Text shown
┌──

Irb Benjamin was charged with bribery of Epps in connection with the contractual drug and alcohol treatment his company provided to MDOC prisons. Benjamin's indictment was announced on August 22, 2015. He was paid at least $862,000 to acquire and maintain ACA accreditation for jails in numerous counties. Passing ACA standards was required if they were to be awarded contracts to hold state prisoners.

Benjamin had represented Alcorn County as a Democrat in the state House from 1976 to 1980 and state Senate from 1984 to 1992, later working for the Republican Lieutenant Governor. Alcorn County paid Benjamin, the president and lobbyist for Mississippi Correctional Management (MCM), $114,000 a year, although he lived more than 200 miles away. The Alcorn Board of Supervisors attorney said the supervisors had not been required to seek bids before giving Benjamin the contract as warden because it was a contract for services, which are exempt from bid laws.

Benjamin had received $5,000 a month to handle accreditation by the American Correctional Association for Alcorn's Regional Correctional Facility, and he had received another $4,500 a month as the jail's warden. Benjamin had formed MCM in 1996, when the state Department of Corrections and counties started hiring private contractors to operate prisons and smaller regional jails. It operated the Grenada County jail for years. Benjamin said the company also has jail accreditation contracts worth $4,000 or $5,000 a month with other counties including Chickasaw, Hancock, Holmes, Marion, Pearl River, Washington, and Yazoo. Prior to that he worked as a $3,000-a-month jail consultant for DeSoto County.

On June 8, 2008, DeSoto County Board of Supervisors supervisors approved the contract saying, "Mr. Benjamin was recommended by Commissioner Epps at the state level." On November 25, 2014, Benjamin said that he was not aware of the Epps recommendation.

Benjamin pleaded guilty to federal charges on October 18, 2016. He faced 10 years in prison, plus a fine of up to $250,000. Federal presiding Judge Wingate sentenced Benjmain to 70 months in prison, fined Benjamin $100,000, and ordered him to forfeit $260,782.

Benjamin, who said he was "pressured", estimated he had paid Epps between $180,000 and $225,000 in cash bribes to secure support for the regional jails. His plea covered bribes that had been paid for drug and alcohol rehabilitation programs that his company ran. LaMarca told Wingate, "it's just a matter of time" until others whom Benjamin informed upon are indicted.

On May 25, 2017, Epps received a federal prison sentence of almost 20 years. Judge Wingate, who had been appointed to the federal bench in 1985, said, "This is the largest graft operation that certainly I have seen, and I have seen a lot." Wingate cited the burglary of his former Flowood home by Epps as the reason why he gave a sentence that was much longer than the 13-year sentence recommended by prosecutors.

Epps is being held at the Federal Correctional Institution, Seagoville in Texas, near Dallas. He is due to be released on November 25, 2033.

====James A. Gondles Jr.====
James A. Gondles Jr. became the executive director of ACA in 1990, after serving as the sheriff of Arlington County, Virginia. Court records indicate a long history of suits and allegations of mistreating his staff. Gondles was accused of sexual harassment, "acts of abuse of power", fraternizing and having sex with female deputies, bullying top aides, and targeting Arlington County employees who supported his opponent during his 1987 campaign for sheriff. In 1988, while he was serving as Sheriff of Arlington County, the Citizens for Law and Constitution alleged that Gondles had performed "acts of abuse and power" as sheriff, such as bullying aides and bragging about having sex with female deputies. Also in 1988 Gondles settled a sexual harassment suit, brought by a female deputy, with a $25,000 payment and a public apology.

└──

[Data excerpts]
┌──

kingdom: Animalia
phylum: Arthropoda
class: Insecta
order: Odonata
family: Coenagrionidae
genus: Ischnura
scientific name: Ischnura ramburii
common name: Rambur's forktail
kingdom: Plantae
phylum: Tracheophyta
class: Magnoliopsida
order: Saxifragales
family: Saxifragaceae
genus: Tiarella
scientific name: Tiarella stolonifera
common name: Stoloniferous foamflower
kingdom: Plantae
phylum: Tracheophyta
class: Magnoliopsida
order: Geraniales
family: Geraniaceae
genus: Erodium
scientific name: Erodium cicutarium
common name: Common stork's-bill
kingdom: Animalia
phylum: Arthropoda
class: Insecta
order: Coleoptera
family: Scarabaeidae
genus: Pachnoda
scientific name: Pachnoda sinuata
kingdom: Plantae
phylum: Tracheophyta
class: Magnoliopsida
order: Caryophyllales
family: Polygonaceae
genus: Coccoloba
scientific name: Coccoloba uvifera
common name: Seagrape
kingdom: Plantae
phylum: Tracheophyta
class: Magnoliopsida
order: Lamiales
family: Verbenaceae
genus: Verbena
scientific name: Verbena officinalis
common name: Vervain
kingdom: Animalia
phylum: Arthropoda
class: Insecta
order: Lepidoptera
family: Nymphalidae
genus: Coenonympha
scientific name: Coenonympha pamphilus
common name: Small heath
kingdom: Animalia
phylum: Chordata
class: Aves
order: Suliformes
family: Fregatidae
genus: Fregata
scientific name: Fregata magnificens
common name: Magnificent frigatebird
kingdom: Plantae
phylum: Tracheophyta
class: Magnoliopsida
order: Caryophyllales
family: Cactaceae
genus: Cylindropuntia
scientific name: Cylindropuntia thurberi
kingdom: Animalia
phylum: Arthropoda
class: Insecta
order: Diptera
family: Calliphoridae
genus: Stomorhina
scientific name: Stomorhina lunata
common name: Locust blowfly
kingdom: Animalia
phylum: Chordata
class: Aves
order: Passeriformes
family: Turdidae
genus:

└──

Work task
Repeat the part of the prison bribery text from "On June 8, 2008, DeSoto" to "the Epps recommendation." word for word.

Task result
On June 8, 2008, DeSoto County Board of Supervisors supervisors approved the contract saying, "Mr. Benjamin was recommended by Commissioner Epps at the state level." On November 25, 2014, Benjamin said that he was not aware of the Epps recommendation.